Your first loop has unresolvable data dependency problems. Even optimizing unroll may do little for it, in view of the expense of exp(). A lot of work has been done on parallelizing loops a bit like that just to show it might be done, without considering whether there is any gain in it.
The second loop is barely hiding a lot of redundant work. If you would simply reverse it and break when you find the match, it would be a simple search, except that you may need to expand it explicitly since the linear search auto-vectorization of icc may not work backwards. gcc wouldn't auto-vectorize it anyway. There is no point in thinking about parallel until you have optimized it in single thread and determined whether it remains a bottleneck in your application. The search would need to be quite long before a binary search could show an advantage over vectorized linear search. Back in the early days of vectorization (e.g. Cray) it was fairly common to write loops which did not break, as the compilers could not optimize with break, but that was 20-40 years ago, and people sometimes ignored the fact that making a loop 10 times as long might not be justified by vectorization. The computers which lost 99% of performance without vectorization or parallelization were rapid market failures.
Thank you for your answer. I provided more detailed comment to your post on another site.
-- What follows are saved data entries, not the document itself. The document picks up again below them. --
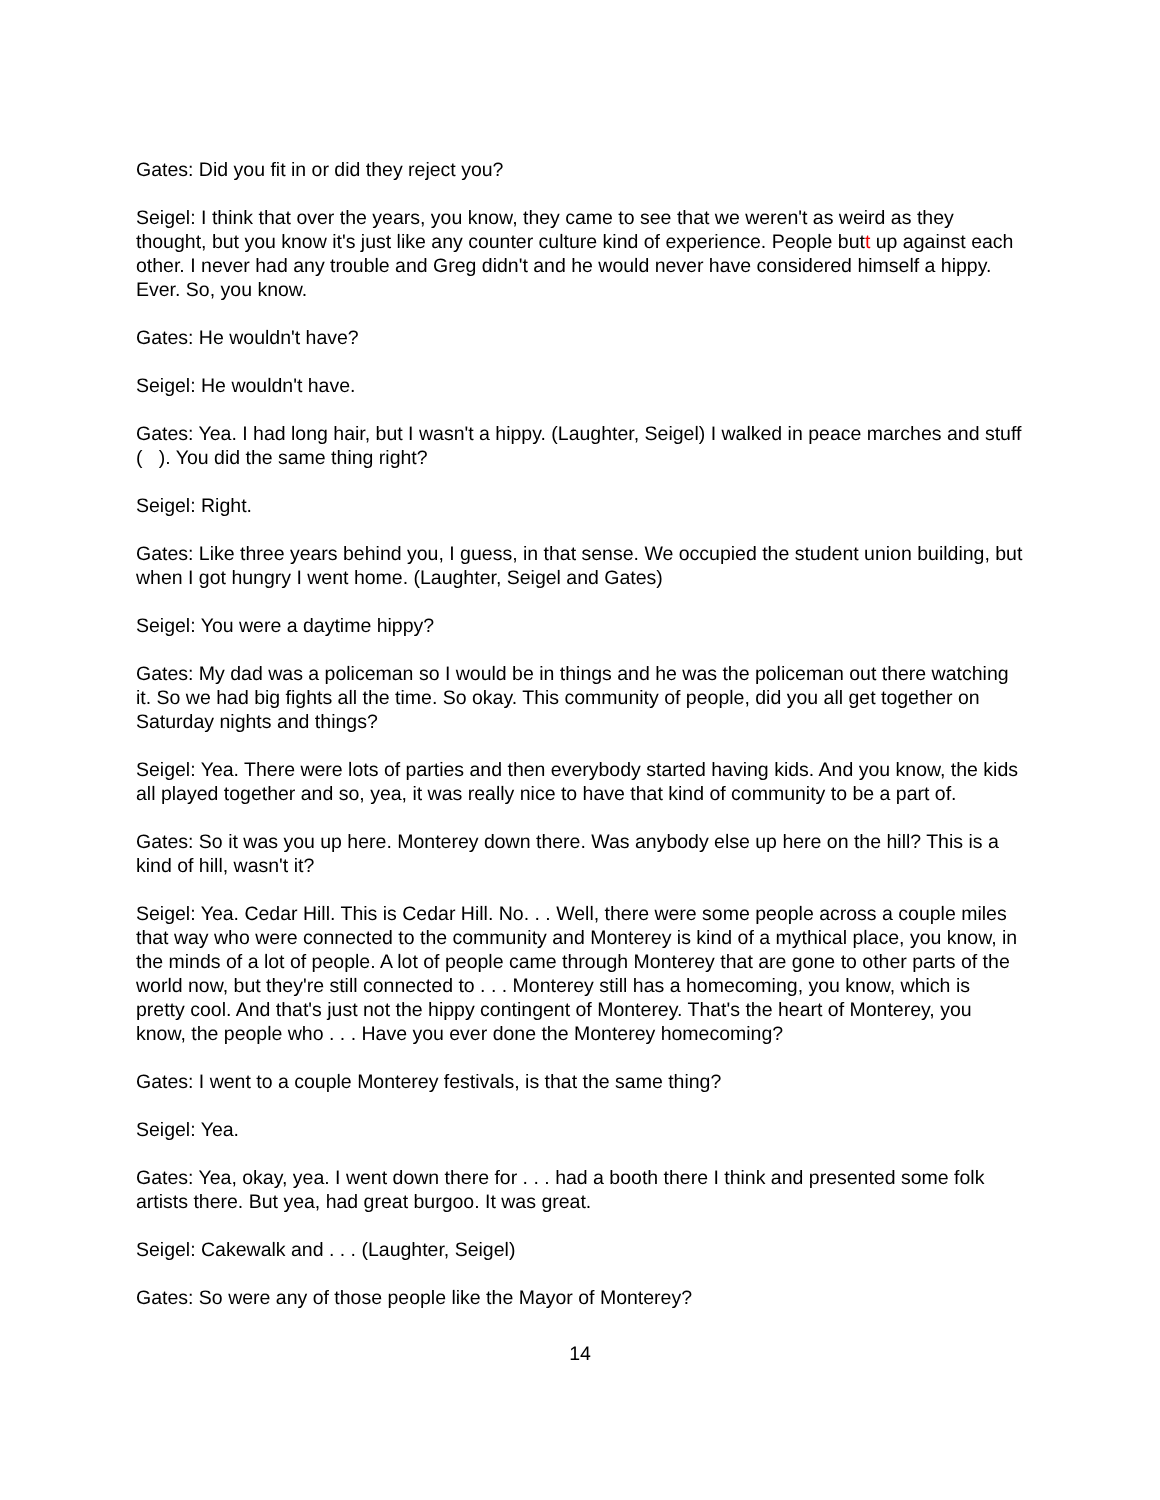Gates: Did you fit in or did they reject you?
Seigel: I think that over the years, you know, they came to see that we weren't as weird as they thought, but you know it's just like any counter culture kind of experience. People butt up against each other. I never had any trouble and Greg didn't and he would never have considered himself a hippy. Ever. So, you know.
Gates: He wouldn't have?
Seigel: He wouldn't have.
Gates: Yea. I had long hair, but I wasn't a hippy. (Laughter, Seigel) I walked in peace marches and stuff ( ). You did the same thing right?
Seigel: Right.
Gates: Like three years behind you, I guess, in that sense. We occupied the student union building, but when I got hungry I went home. (Laughter, Seigel and Gates)
Seigel: You were a daytime hippy?
Gates: My dad was a policeman so I would be in things and he was the policeman out there watching it. So we had big fights all the time. So okay. This community of people, did you all get together on Saturday nights and things?
Seigel: Yea. There were lots of parties and then everybody started having kids. And you know, the kids all played together and so, yea, it was really nice to have that kind of community to be a part of.
Gates: So it was you up here. Monterey down there. Was anybody else up here on the hill? This is a kind of hill, wasn't it?
Seigel: Yea. Cedar Hill. This is Cedar Hill. No. . . Well, there were some people across a couple miles that way who were connected to the community and Monterey is kind of a mythical place, you know, in the minds of a lot of people. A lot of people came through Monterey that are gone to other parts of the world now, but they're still connected to . . . Monterey still has a homecoming, you know, which is pretty cool. And that's just not the hippy contingent of Monterey. That's the heart of Monterey, you know, the people who . . . Have you ever done the Monterey homecoming?
Gates: I went to a couple Monterey festivals, is that the same thing?
Seigel: Yea.
Gates: Yea, okay, yea. I went down there for . . . had a booth there I think and presented some folk artists there. But yea, had great burgoo. It was great.
Seigel: Cakewalk and . . . (Laughter, Seigel)
Gates: So were any of those people like the Mayor of Monterey?
14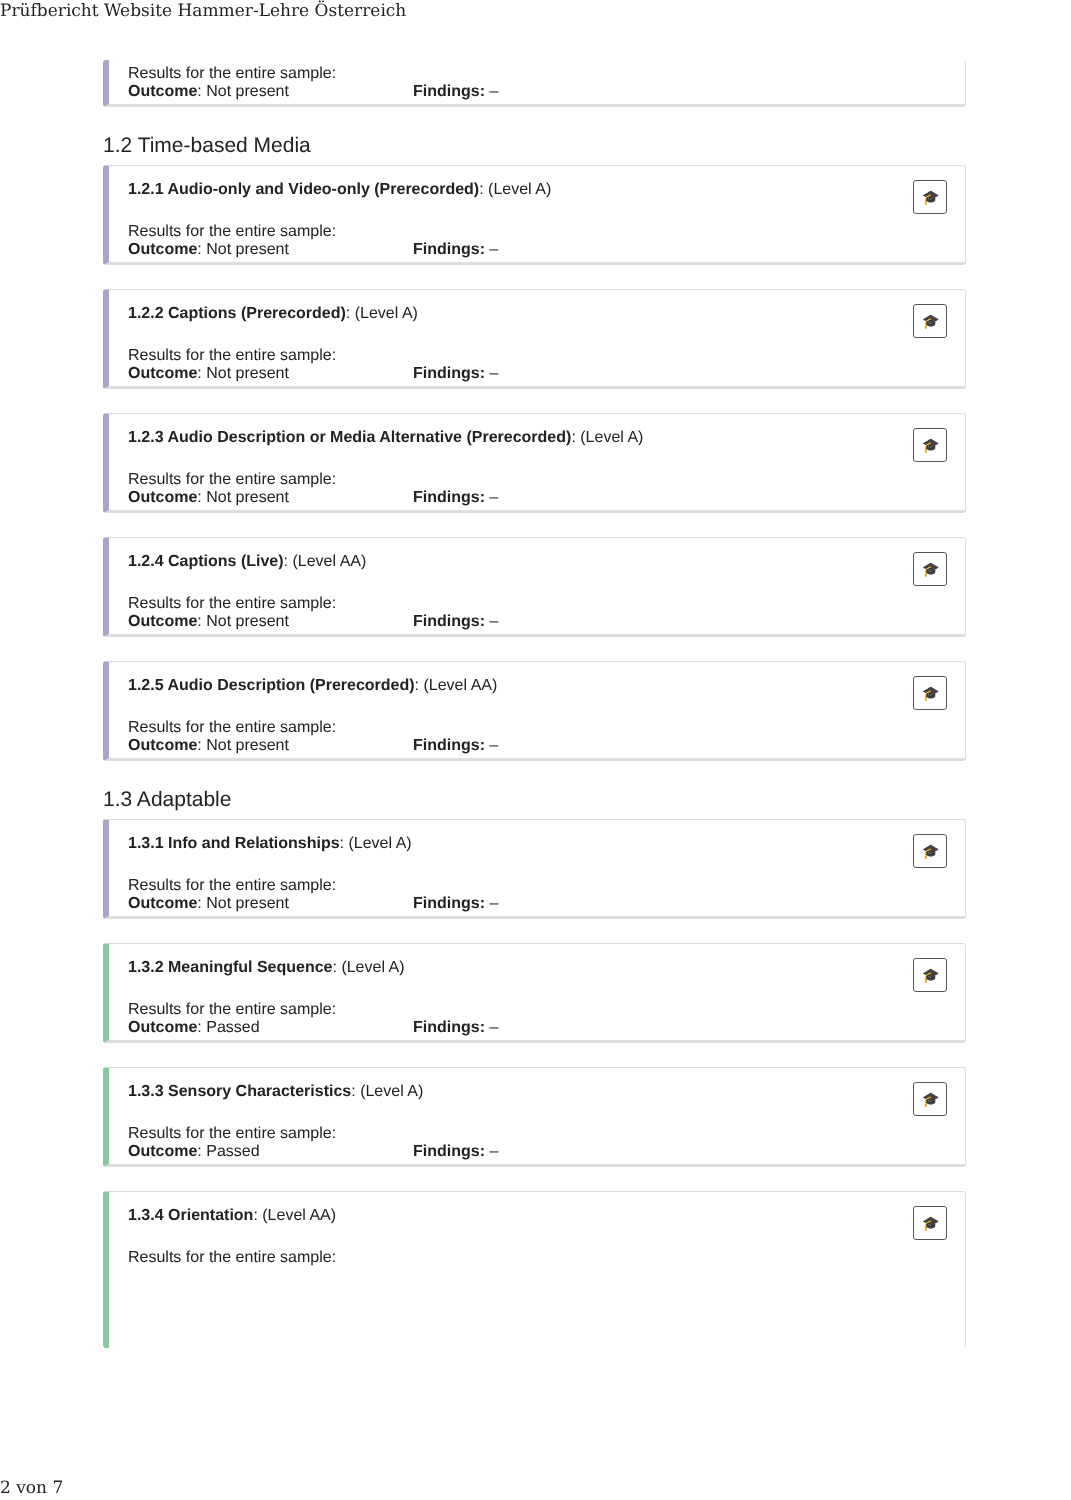Prüfbericht Website Hammer-Lehre Österreich
Results for the entire sample:
Outcome: Not present Findings: –
1.2 Time-based Media
🎓
1.2.1 Audio-only and Video-only (Prerecorded): (Level A)
Results for the entire sample:
Outcome: Not present Findings: –
🎓
1.2.2 Captions (Prerecorded): (Level A)
Results for the entire sample:
Outcome: Not present Findings: –
🎓
1.2.3 Audio Description or Media Alternative (Prerecorded): (Level A)
Results for the entire sample:
Outcome: Not present Findings: –
🎓
1.2.4 Captions (Live): (Level AA)
Results for the entire sample:
Outcome: Not present Findings: –
🎓
1.2.5 Audio Description (Prerecorded): (Level AA)
Results for the entire sample:
Outcome: Not present Findings: –
1.3 Adaptable
🎓
1.3.1 Info and Relationships: (Level A)
Results for the entire sample:
Outcome: Not present Findings: –
🎓
1.3.2 Meaningful Sequence: (Level A)
Results for the entire sample:
Outcome: Passed Findings: –
🎓
1.3.3 Sensory Characteristics: (Level A)
Results for the entire sample:
Outcome: Passed Findings: –
🎓
1.3.4 Orientation: (Level AA)
Results for the entire sample:
2 von 7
Actually I am sorry that I listed the above two code samples, as the most replies I get relate to this code when the main problem I like to resolve was and still is:
looking for benchmarks that may not be directly parallelized by using tools for generations of parallel code.
I suggest you examine Elusive Algorithms - Parallel Scan to see if the technique used there can be exploited by your code requirements.
Note: exp(x + y) = exp(x) . exp(y)
There may be some hope for you in parallelizing the code listed in first part of #1
Actually calling 'exp' is not a point - the point is how to resolve the data dependency between "c = exp( ret );" and "ret += a;" ( what if instead of 'exp' I will use another function that doesn't behave "nicely" as exp ). And in the context of my post, the point is "if OpenMP can handle this code".
I wrote autoparallelizer that easily parallelizes this code ( without relying on properties of exp ) - search for "not parallel on OpenMP" on www.dalsoft.com/documentation_auto_parallelization.html.
The article I referenced in #4 addresses how to vectorize and parallelize a class of codes that appear to have loop order dependencies. In the article case and your #1.1 case, they both have carry dependencies.